Twenty years ago I went to addiction treatment and time stood still. That month remains one of the very few clearcut dividing lines of before and after in my life. Time split wide open and stepped outside itself and ceased to mean anything like it used to. But this is not an essay about my recovery, I just use it as an example of the variances and vagaries of time.

In a simpler sense, consider this: sixty minutes in the dentist’s chair subjected to whirling instruments of torture is just not the same as sixty minutes spent walking on the beach, or listening to really good music. Or think about what I call the “from warp,” where the time coming home from a place you never went to before feels shorter than when you were in a state of uncertainty going there. Time is such a strong social construct that we forget it can mean both nothing and everything: nothing when you are first wildly in love with your honey; everything when you and honey are late for a flight after your wedding.

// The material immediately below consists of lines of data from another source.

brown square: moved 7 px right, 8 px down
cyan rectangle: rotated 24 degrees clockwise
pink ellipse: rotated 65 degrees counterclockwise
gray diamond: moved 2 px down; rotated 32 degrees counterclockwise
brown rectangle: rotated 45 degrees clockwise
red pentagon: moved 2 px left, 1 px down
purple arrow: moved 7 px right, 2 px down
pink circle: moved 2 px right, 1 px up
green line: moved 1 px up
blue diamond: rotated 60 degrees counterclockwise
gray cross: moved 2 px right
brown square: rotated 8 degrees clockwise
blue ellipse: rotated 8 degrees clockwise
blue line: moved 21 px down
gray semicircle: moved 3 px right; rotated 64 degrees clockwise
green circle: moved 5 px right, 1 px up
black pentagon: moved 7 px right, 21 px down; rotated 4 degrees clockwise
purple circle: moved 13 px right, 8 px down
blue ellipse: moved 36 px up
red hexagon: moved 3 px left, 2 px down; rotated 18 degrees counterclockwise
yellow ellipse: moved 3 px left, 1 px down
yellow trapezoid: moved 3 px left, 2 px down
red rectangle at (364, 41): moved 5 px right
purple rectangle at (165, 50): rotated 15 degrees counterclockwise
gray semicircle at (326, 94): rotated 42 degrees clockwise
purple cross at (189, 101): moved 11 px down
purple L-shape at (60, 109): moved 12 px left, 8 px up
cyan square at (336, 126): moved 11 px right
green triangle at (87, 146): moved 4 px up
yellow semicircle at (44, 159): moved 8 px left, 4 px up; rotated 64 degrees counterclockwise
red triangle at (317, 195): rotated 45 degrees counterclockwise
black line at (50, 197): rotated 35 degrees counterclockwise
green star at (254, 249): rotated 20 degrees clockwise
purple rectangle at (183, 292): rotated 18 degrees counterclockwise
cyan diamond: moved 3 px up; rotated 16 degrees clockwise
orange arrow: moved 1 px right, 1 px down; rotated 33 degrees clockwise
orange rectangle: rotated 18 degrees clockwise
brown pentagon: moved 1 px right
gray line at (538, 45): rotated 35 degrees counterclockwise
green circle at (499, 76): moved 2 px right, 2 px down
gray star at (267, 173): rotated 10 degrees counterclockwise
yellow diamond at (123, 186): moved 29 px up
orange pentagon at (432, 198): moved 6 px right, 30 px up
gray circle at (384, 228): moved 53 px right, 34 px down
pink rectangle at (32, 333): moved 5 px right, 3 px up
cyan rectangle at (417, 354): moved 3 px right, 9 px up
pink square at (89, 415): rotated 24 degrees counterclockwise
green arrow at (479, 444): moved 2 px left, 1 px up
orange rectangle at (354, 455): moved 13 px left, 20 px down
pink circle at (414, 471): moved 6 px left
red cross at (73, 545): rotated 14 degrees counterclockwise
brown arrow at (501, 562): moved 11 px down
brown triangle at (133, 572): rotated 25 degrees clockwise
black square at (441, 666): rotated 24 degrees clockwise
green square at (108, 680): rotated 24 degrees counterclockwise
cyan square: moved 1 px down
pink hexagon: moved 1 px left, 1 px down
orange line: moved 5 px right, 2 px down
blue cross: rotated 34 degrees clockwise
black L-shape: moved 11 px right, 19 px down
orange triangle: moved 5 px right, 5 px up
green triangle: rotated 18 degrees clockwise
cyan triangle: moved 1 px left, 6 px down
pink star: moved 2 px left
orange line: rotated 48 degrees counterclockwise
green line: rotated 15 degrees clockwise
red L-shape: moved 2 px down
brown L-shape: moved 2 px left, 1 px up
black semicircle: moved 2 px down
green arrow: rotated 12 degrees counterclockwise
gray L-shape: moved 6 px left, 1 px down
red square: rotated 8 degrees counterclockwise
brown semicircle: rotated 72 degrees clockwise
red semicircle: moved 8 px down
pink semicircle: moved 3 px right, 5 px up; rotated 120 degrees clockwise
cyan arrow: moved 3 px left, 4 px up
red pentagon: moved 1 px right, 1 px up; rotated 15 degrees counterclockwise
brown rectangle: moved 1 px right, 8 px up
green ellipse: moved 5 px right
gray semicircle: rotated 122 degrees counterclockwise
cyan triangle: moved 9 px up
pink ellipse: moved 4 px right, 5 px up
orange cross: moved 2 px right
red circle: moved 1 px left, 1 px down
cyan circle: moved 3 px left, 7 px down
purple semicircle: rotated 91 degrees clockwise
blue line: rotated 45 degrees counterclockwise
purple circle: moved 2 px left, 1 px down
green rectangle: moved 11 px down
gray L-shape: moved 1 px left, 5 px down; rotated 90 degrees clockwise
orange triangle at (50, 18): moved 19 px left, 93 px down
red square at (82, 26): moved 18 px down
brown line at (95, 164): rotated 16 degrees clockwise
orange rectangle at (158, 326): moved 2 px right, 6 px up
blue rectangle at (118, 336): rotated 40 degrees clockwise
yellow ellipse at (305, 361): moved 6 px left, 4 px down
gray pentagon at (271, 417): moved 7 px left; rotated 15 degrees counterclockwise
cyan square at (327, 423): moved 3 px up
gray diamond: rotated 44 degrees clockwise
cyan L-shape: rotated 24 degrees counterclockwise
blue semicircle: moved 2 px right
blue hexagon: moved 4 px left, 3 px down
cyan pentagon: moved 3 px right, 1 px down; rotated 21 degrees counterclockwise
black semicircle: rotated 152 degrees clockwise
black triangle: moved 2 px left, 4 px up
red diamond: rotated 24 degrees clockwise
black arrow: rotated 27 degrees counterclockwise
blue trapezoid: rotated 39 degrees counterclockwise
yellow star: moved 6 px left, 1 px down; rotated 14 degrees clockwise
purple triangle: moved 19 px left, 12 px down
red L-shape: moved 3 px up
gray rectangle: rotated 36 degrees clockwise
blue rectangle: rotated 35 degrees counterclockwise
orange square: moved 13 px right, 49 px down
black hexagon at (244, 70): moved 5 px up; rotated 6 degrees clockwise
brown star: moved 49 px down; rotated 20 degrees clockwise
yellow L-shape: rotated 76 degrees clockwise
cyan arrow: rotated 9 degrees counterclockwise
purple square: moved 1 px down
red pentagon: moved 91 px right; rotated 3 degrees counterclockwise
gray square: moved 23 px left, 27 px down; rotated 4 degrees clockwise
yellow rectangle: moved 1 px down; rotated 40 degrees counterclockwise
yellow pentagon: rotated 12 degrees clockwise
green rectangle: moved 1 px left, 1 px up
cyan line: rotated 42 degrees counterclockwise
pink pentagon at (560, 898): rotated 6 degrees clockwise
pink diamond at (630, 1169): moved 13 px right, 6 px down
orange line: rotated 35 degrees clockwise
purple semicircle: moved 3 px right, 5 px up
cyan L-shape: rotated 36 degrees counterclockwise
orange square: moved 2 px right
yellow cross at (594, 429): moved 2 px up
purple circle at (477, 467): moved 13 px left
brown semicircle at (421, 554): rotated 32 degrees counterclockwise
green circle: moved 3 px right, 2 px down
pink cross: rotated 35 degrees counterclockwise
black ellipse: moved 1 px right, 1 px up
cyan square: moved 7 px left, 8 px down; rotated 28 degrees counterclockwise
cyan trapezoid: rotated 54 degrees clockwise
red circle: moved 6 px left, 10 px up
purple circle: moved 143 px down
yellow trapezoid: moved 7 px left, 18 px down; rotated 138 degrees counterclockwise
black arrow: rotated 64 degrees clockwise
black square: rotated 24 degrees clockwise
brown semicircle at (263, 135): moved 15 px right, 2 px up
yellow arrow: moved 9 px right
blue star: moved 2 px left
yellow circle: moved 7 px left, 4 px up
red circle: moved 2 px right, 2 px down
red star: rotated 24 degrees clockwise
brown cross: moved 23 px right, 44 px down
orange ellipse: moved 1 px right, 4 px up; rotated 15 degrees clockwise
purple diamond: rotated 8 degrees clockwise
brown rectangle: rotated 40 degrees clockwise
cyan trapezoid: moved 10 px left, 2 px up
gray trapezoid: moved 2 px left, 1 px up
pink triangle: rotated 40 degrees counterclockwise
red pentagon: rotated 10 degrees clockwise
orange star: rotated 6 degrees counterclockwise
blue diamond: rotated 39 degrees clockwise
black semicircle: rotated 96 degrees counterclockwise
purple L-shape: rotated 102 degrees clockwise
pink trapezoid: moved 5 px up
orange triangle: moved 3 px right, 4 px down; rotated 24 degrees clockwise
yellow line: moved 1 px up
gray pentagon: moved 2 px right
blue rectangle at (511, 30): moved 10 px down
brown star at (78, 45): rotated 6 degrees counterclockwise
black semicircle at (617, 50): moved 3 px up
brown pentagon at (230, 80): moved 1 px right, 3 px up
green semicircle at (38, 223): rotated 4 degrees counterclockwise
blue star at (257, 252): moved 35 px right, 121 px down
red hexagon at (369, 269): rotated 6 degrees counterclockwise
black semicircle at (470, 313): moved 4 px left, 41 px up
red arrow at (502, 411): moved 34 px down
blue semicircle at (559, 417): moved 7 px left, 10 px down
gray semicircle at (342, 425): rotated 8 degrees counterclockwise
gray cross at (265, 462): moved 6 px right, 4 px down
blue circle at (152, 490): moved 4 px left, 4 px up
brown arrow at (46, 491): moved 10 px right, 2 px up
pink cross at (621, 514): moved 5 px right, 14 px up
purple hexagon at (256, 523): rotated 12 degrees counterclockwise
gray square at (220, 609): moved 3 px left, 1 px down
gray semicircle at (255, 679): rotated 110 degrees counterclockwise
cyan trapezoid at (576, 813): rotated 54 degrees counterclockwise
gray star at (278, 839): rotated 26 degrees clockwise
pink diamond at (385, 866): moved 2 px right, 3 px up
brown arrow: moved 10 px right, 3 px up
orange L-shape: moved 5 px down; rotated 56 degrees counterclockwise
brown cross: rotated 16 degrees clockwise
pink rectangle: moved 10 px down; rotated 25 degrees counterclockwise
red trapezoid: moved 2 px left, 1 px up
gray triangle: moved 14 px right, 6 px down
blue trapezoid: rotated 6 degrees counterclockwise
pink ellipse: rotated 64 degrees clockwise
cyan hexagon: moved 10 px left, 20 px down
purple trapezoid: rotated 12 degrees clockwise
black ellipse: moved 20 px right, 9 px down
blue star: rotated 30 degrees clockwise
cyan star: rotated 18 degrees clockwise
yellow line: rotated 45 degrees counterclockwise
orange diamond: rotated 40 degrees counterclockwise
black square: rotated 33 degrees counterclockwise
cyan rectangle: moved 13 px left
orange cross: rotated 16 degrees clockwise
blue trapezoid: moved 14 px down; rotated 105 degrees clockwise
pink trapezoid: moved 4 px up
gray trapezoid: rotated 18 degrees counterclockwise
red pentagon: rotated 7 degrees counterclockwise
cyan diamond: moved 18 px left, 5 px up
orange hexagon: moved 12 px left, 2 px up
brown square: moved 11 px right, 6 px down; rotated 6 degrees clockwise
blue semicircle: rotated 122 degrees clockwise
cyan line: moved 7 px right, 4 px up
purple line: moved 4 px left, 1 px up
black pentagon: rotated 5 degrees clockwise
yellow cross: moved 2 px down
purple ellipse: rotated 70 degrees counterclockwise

Time seems eager to make itself important. To go back to addiction recovery for a moment, in some programs there is an emphasis on the amount of time you are sober or drug free and special ceremonies and tokens given out for specific numbers of days, months, or years. But ultimately,we only have this day (actually only this now) and calendars are just brackets around chunks of our experiences. The reliance on linear measurement tyrannizes, but that method is only one flavor in the smorgasbord of how we experience time.

The essayist Brian Doyle writes about a lot of things with grace and emotional wallop. Here he nails an aspect of how we pass through time:

Time stutters and reverses and it is always yesterday and today. Maybe the greatest miracle is memory. Think about that this morning, quietly as you watch the world flitter and tremble and beam.

This morning on my walk I saw a trio of Monarch butterflies flitting in formation next to a wooden fence. From there I was cast in my memory to the beach at Hunting Island where I was recently captivated by brown pelicans cruising splendidly over the trees. Then it was a random memory of my conclusion years ago that the swooshing sounds created by hiking through leaves, sand, snow, and grasslands all sound the same, if you listen just right. Returning to the moment I realized I was passing a patch of Zinnias and there were more than a dozen Monarchs fluttering in and out, up and around the flowers, a few seconds on one and then departing for another.

That is just one example of how time compresses, and it is yesterday, today and random days simultaneously, and suggests why memory is such a miracle: it transports without a ticket andprovides feelings for free. My recent birthday seems to spark such memory journeys, maybe it has to do with being able to look back decades of highs and lows. One manifestation of this kind of journey is looking at losses of loved ones.

This is not as morbid as it might sound. It is, for me, an element of getting older and passing time. There is immense gratitude added into the mix as I think about loved ones that added so much to life.  In a particular way, the loss of my parents fits a category of what I’ll call Instantly Eternal time. They both died in a flash, in foreign countries while in transit.

The first was my father, Bernie, in 1984. He died at 35,000 feet, sitting in an airplane seat flying somewhere over Africa, on his way home from a business trip. He slumped after a massive heart attack took him the rest of the way up to heaven. After an emergency landing it took some figuring out to get his body to the U.S. I delivered one of the eulogies at age 22, three weeks before my first wedding. I remember riffing on the phrase, “wishing will make it so,” which was the title of a song he used to play on the piano.

Then it was my mother, Rene, in 2001. She died in the lobby of a Holiday Inn Express in Brussels, Belgium. It was right after she had breakfast with two of my sisters and was headed back to her room to pack for the second leg of the trip home. A massive stroke struck her down and that was it. I also delivered a eulogy, this time at 39, three months before my son was born. I reflected on how she ended our phone calls by reminding me to “look both ways,a ritualized expression of love.  

My point is that these instants became eternities; loss of life is a one way trip. Of course you can look at these instants in all sorts of ways. It’s a blessing to have times of loving people, places, and things, but it’s also a curse. In the wrong state of mind memories can imprison us, keep us stuck.

Ultimately, we end up living in every instant, right up until we give way to eternity.  The quest is to enjoy the moments that form into patterns that rise into cycles and turn into periods that continue the journey of ashes to ashes; dust to dust: a lifetime.

In memory of Jeff Evans. I only wish I knew him longer.